I would say they should not generally be classified as "remote sensing systems." 'Cause you know someone would push things too far.


Can't think of anyone that ever take a situation and abuse it, push it too far, do something it wasn't intended to by its initial design... definitely wouldn't consider anyone such as law enforcement agencies or city, state or federal government doing any such thing... because you know, people are reasonable, right? </sardonic sarcasm tag>

I guess abusing loopholes is the monopoly of authority.


Sure, I was thinking of this specific case only. If someone starts to use tiny cameras in a way such that they are actually useful for remote sensing, then by all means regulate them.


Why should this be regulated at all?


SpaceX just needs to make some silicone hands that hold the cameras and they'll be set.


> Remote sensing systems are a thing, and there are good reasons to regulate them.

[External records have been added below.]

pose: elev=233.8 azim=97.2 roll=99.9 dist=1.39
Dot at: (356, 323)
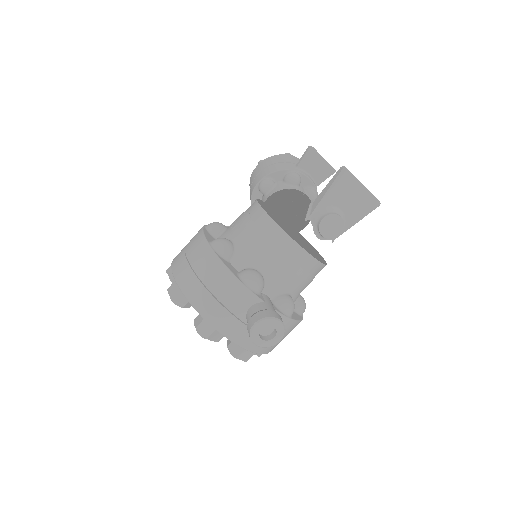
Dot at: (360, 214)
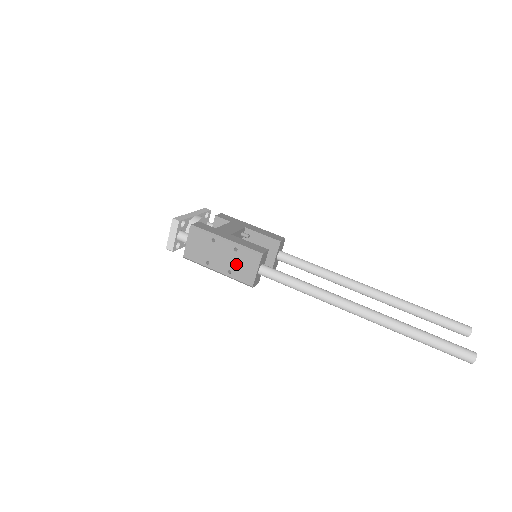
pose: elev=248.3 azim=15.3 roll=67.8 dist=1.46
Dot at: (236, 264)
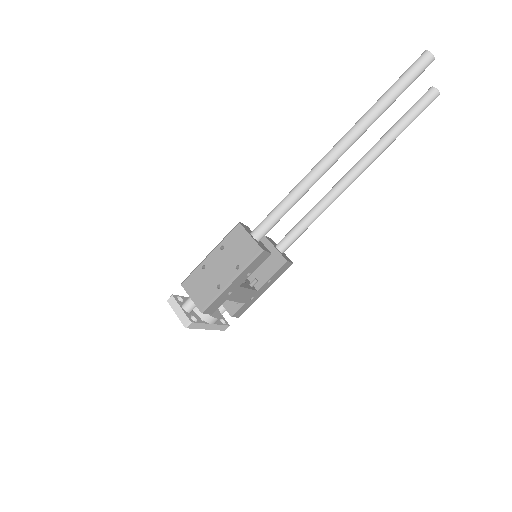
Dot at: (234, 255)
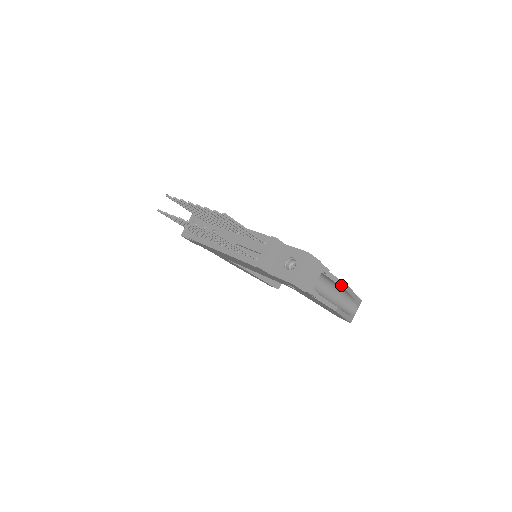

I'm curious. What do you consider those to be? More importantly, do you consider the First Amendment to supersede these laws?


When you fail at your job, you can always complain about something.

These are excuses and attempts to get press. Nothing more.


Sorry, could you clarify your comment? Who has failed at their job, and who is making excuses and attempting to get press?


>SpaceX says it is working to obtain a full license for its cameras to prevent having to shorten future launch webcasts.

SpaceX told NOAA that they were recording, NOAA didnt know, they are short staffed. This let SpaceX complain about 'not being able to record'.

Knowing that SpaceX is Elon's PR company for Tesla, its just another way for him to get in the news without doing anything.

I question if they were waiting on 'using this' for a bad mission. One where they didnt want to show the video, but still get press points.

SpaceX has always been a very heavily marketed company. You should be skeptical whenever they get headlines.


> SpaceX has always been a very heavily marketed company. You should be skeptical whenever they get headlines.

I don't understand how SpaceX deserves any more skepticism than any other company's headlines at this point.